Ms. Fowler is the wife of former Louisiana elections commissioner Jerry
Fowler, who is serving five years in a federal prison in Beaumont for
taking kickbacks from voting machine contractors. His lawyer tried to
get a furlough for him due to his wife's disappearance but failed.
Authorities say DNA evidence found at the murder scenes links the deaths
of four women – three in Baton Rouge and one in Lafayette – in the last
15 months. FBI officials came up with a detailed profile from evidence
at the scenes of the murders.
Officials say new evidence, obtained from another 400 tips in the last
week and DNA swabs of 800 men in the area, is narrowing the
possibilities. Critics say this expensive process of elimination method
is like trying to find a needle in a haystack. Each DNA test costs about
$900, they say, meaning that Louisiana taxpayers have already committed
almost three-quarters of a million dollars to the search.
Others question whether the search is violating constitutional rights.
"The whole problem with profiling a network is that innocent people get
pulled into the net," attorney Mary Howell said. "It's sort of like the
dolphins that get caught with the tuna."
Mr. Cook of the ACLU also questioned whether it was helping law
enforcement close in on the killer.
"If the objective is to find a needle in a haystack, then they just made
the haystack bigger by using these anonymous tips to profile," he said.
Many of those asked to submit DNA samples drive white pickups, said Col.
Mary Ann Godawa of the Baton Rouge police department.
"I would say in a lot of cases [the white pickup] is significant," she
said. "But it is not the only thing being looked at."
She said there are about 27,000 white General Motors pickup trucks
registered in Louisiana.
Officers in the Lafayette case are asking another 100 men to voluntarily
submit DNA samples and are asking residents to report anyone who appears
nervous at the news.
The latest confirmed victim was Trineisha Dene Colomb, 23, described as
a quiet young soldier who last spoke to her family on the afternoon of
Nov. 21. Relatives reported her missing the next day when her empty
black Mazda MX-3 turned up on a rural, dead-end road about 25 minutes
outside of Lafayette in Grand Coteau.
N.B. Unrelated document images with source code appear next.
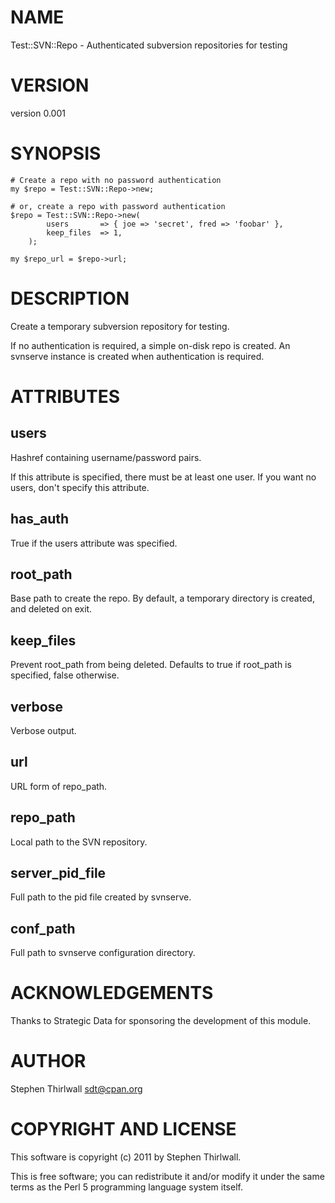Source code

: # NAME

Test::SVN::Repo - Authenticated subversion repositories for testing

# VERSION

version 0.001

# SYNOPSIS

    # Create a repo with no password authentication
    my $repo = Test::SVN::Repo->new;

    # or, create a repo with password authentication
    $repo = Test::SVN::Repo->new(
            users       => { joe => 'secret', fred => 'foobar' },
            keep_files  => 1,
        );

    my $repo_url = $repo->url;

# DESCRIPTION

Create a temporary subversion repository for testing.

If no authentication is required, a simple on-disk repo is created.
An svnserve instance is created when authentication is required.

# ATTRIBUTES

## users

Hashref containing username/password pairs.

If this attribute is specified, there must be at least one user.
If you want no users, don't specify this attribute.

## has_auth

True if the users attribute was specified.

## root_path

Base path to create the repo. By default, a temporary directory is created,
and deleted on exit.

## keep_files

Prevent root_path from being deleted.
Defaults to true if root_path is specified, false otherwise.

## verbose

Verbose output.

## url

URL form of repo_path.

## repo_path

Local path to the SVN repository.

## server_pid_file

Full path to the pid file created by svnserve.

## conf_path

Full path to svnserve configuration directory.

# ACKNOWLEDGEMENTS

Thanks to Strategic Data for sponsoring the development of this module.

# AUTHOR

Stephen Thirlwall <sdt@cpan.org>

# COPYRIGHT AND LICENSE

This software is copyright (c) 2011 by Stephen Thirlwall.

This is free software; you can redistribute it and/or modify it under
the same terms as the Perl 5 programming language system itself.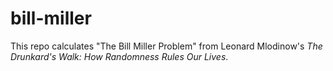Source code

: # bill-miller
This repo calculates "The Bill Miller Problem" from Leonard Mlodinow's *The Drunkard's Walk: How Randomness Rules Our Lives*.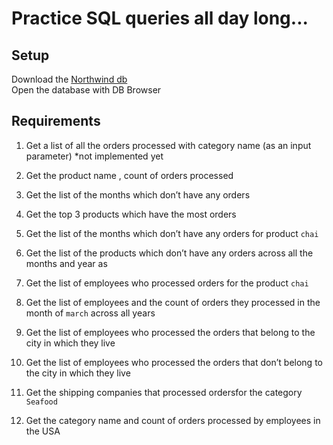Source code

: # Practice SQL queries all day long...

## Setup
Download the [Northwind db](https://github.com/nashville-software-school/bangazon-corp/raw/gk-challenges/orientation/resources/challenges/assets/northwind.db)  
Open the database with DB Browser

## Requirements
1. Get a list of all the orders processed with category name (as an input parameter) *not implemented yet

1. Get the product name , count of orders processed

1. Get the list of the months which don’t have any orders

1. Get the top 3 products which have the most orders

1. Get the list of the months which don’t have any orders for product `chai`

1. Get the list of the products which don’t have any orders across all the months and year as

1. Get the list of employees who processed orders for the product `chai`

1. Get the list of employees and the count of orders they processed in the month of `march` across all years

1. Get the list of employees who processed the orders that belong to the city in which they live

1. Get the list of employees who processed the orders that don’t belong to the city in which they live

1. Get the shipping companies that processed ordersfor the category `Seafood`

1. Get the category name and count of orders processed by employees in the USA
A rabbit hunter found her body
near Scott on Nov. 24. She died of blunt force trauma.
Pam Kinamore, 44, an antiques dealer and decorator, was abducted from
her home July 12. She was found with her throat cut on July 16, in a
secluded area between Baton Rouge and Lafayette under the Whiskey Bay
bridge off I-10.
Charlotte Murray Pace, 22, an LSU graduate student, was stabbed to death
in her Baton Rouge town house May 31, not far from where Gina Wilson
Green, 41, a nurse, was strangled in her home Sept. 24, 2001.
Glynn Wilson is a free-lance writer based in New Orleans.